Currently, the Bexar County Sheriff’s Office maintains a Canine Unit consisting of five handler officers and seven dogs. Some of the dogs are patrol dogs, some are bomb detection dogs, and some are narcotics detection dogs. Canines trained for the narcotics division are used to detect the scent of marijuana, heroin, methamphetamine, and cocaine. According to the Sherriff’s Office, the dogs can locate drugs in houses, cars, and even buried underground.

In the case of Florida v Jardines, (Oral Argument Transcripts) the defendant maintains that a warrantless “sniff test” by a dog at his home with live plants inside violated his right against unreasonable searches. Was a trained narcotics canine sniffing at a front door to a private residence a search under the Fourth Amendment and therefore a violation of privacy? The defense argues that the “sniff test” should have been conducted after there was evidence of a crime.

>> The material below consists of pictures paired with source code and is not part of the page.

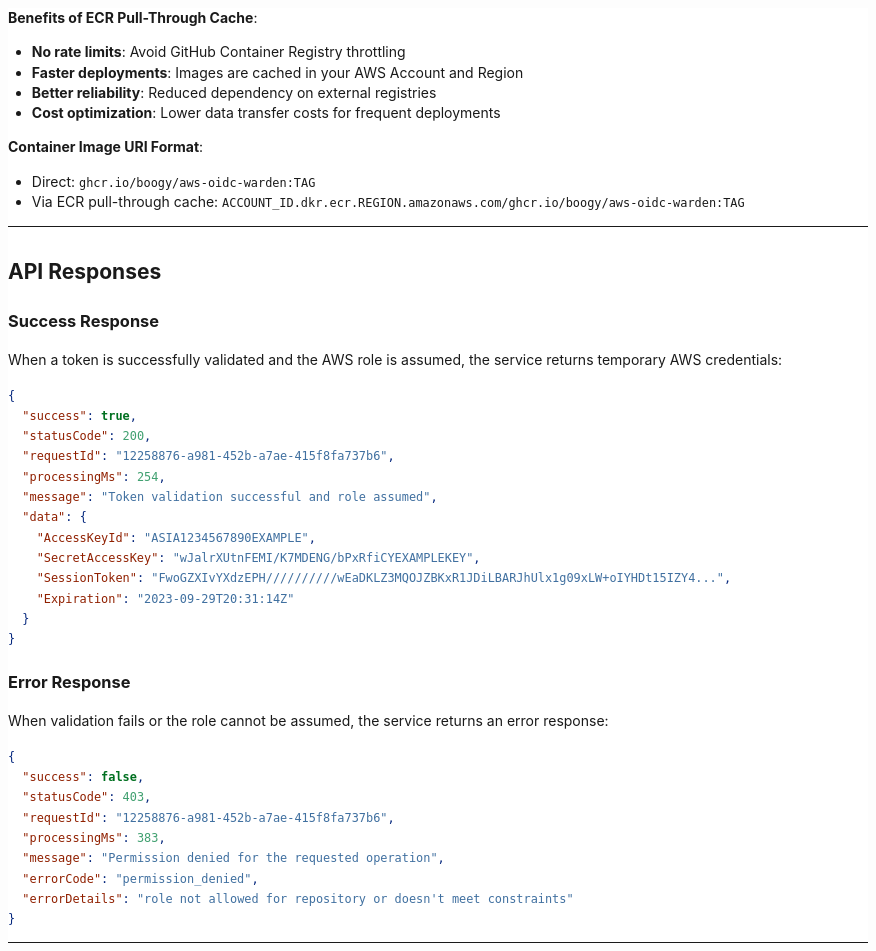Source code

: **Benefits of ECR Pull-Through Cache**:
- **No rate limits**: Avoid GitHub Container Registry throttling
- **Faster deployments**: Images are cached in your AWS Account and Region
- **Better reliability**: Reduced dependency on external registries
- **Cost optimization**: Lower data transfer costs for frequent deployments

**Container Image URI Format**:
- Direct: `ghcr.io/boogy/aws-oidc-warden:TAG`
- Via ECR pull-through cache: `ACCOUNT_ID.dkr.ecr.REGION.amazonaws.com/ghcr.io/boogy/aws-oidc-warden:TAG`

---

## API Responses

### Success Response

When a token is successfully validated and the AWS role is assumed, the service returns temporary AWS credentials:

```json
{
  "success": true,
  "statusCode": 200,
  "requestId": "12258876-a981-452b-a7ae-415f8fa737b6",
  "processingMs": 254,
  "message": "Token validation successful and role assumed",
  "data": {
    "AccessKeyId": "ASIA1234567890EXAMPLE",
    "SecretAccessKey": "wJalrXUtnFEMI/K7MDENG/bPxRfiCYEXAMPLEKEY",
    "SessionToken": "FwoGZXIvYXdzEPH//////////wEaDKLZ3MQOJZBKxR1JDiLBARJhUlx1g09xLW+oIYHDt15IZY4...",
    "Expiration": "2023-09-29T20:31:14Z"
  }
}
```

### Error Response

When validation fails or the role cannot be assumed, the service returns an error response:

```json
{
  "success": false,
  "statusCode": 403,
  "requestId": "12258876-a981-452b-a7ae-415f8fa737b6",
  "processingMs": 383,
  "message": "Permission denied for the requested operation",
  "errorCode": "permission_denied",
  "errorDetails": "role not allowed for repository or doesn't meet constraints"
}
```

---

In the case of Florida v Harris, (Oral Argument Transcripts) a valid traffic stop for driving with an expired registration tag resulted in a warrantless search of the defendant’s truck. The police officer had his dog, Aldo, sniff the outside of the truck. Aldo “alerted” at the door handle and the officer searched the vehicle’s interior. The officer admitted at the trial that the dog can pick up lingering “residual odors”. Does an “alert” from an odor that could have been lingering for an unknown amount of time result in probable cause for a subsequent search?